Records to process |
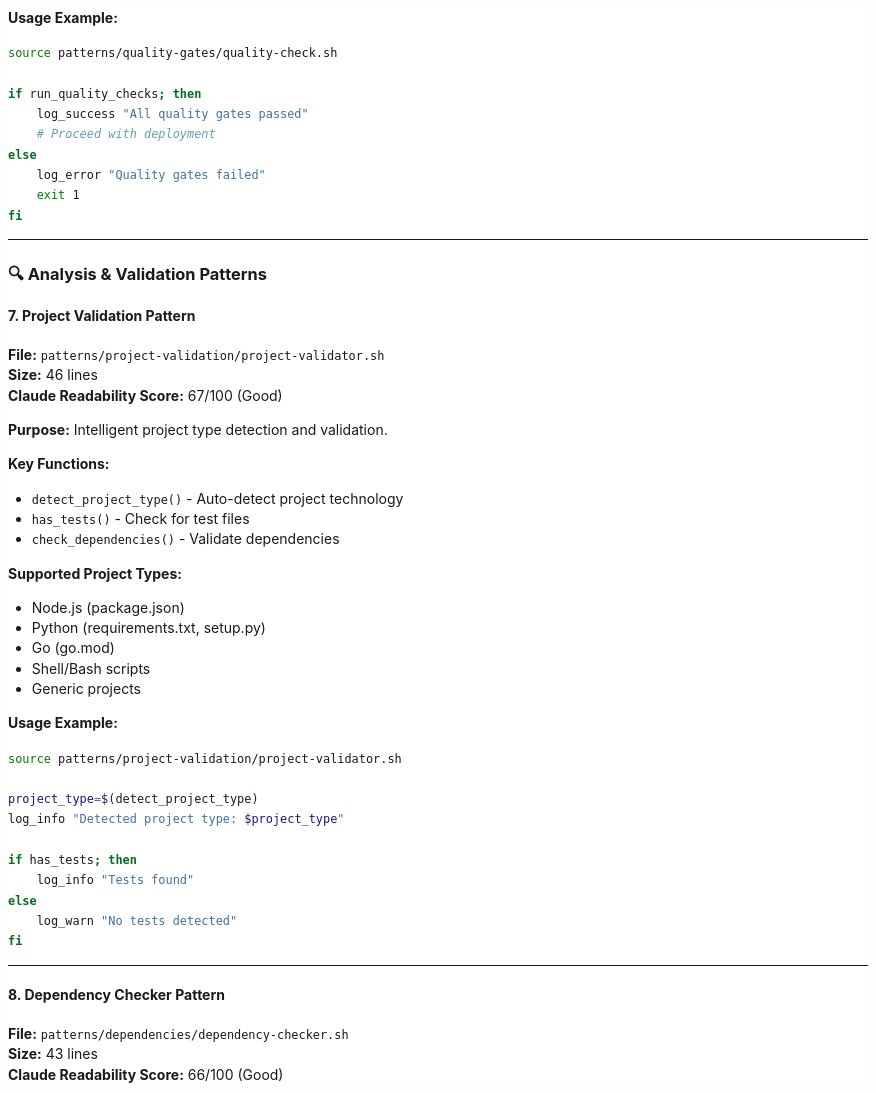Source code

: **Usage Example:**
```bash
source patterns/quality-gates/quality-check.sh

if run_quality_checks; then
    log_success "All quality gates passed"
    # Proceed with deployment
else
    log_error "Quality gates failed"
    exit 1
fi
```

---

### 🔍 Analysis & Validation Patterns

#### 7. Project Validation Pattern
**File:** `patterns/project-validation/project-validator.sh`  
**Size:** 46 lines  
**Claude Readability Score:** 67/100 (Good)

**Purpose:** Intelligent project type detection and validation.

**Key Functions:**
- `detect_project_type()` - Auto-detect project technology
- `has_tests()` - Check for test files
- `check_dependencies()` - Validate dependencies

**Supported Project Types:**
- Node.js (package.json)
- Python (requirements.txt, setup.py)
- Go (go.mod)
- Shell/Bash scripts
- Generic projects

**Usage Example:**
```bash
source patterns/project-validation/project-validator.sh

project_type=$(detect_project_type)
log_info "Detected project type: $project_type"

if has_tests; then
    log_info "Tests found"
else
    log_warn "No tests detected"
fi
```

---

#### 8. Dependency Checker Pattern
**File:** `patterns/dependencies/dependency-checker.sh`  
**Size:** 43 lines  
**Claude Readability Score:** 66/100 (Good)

Task item |
Give a verbatim transcription of the entries, leaving out the pictures.

Written solution |
Source code

: **Usage Example:**
```bash
source patterns/quality-gates/quality-check.sh

if run_quality_checks; then
    log_success "All quality gates passed"
    # Proceed with deployment
else
    log_error "Quality gates failed"
    exit 1
fi
```

---

### 🔍 Analysis & Validation Patterns

#### 7. Project Validation Pattern
**File:** `patterns/project-validation/project-validator.sh`  
**Size:** 46 lines  
**Claude Readability Score:** 67/100 (Good)

**Purpose:** Intelligent project type detection and validation.

**Key Functions:**
- `detect_project_type()` - Auto-detect project technology
- `has_tests()` - Check for test files
- `check_dependencies()` - Validate dependencies

**Supported Project Types:**
- Node.js (package.json)
- Python (requirements.txt, setup.py)
- Go (go.mod)
- Shell/Bash scripts
- Generic projects

**Usage Example:**
```bash
source patterns/project-validation/project-validator.sh

project_type=$(detect_project_type)
log_info "Detected project type: $project_type"

if has_tests; then
    log_info "Tests found"
else
    log_warn "No tests detected"
fi
```

---

#### 8. Dependency Checker Pattern
**File:** `patterns/dependencies/dependency-checker.sh`  
**Size:** 43 lines  
**Claude Readability Score:** 66/100 (Good)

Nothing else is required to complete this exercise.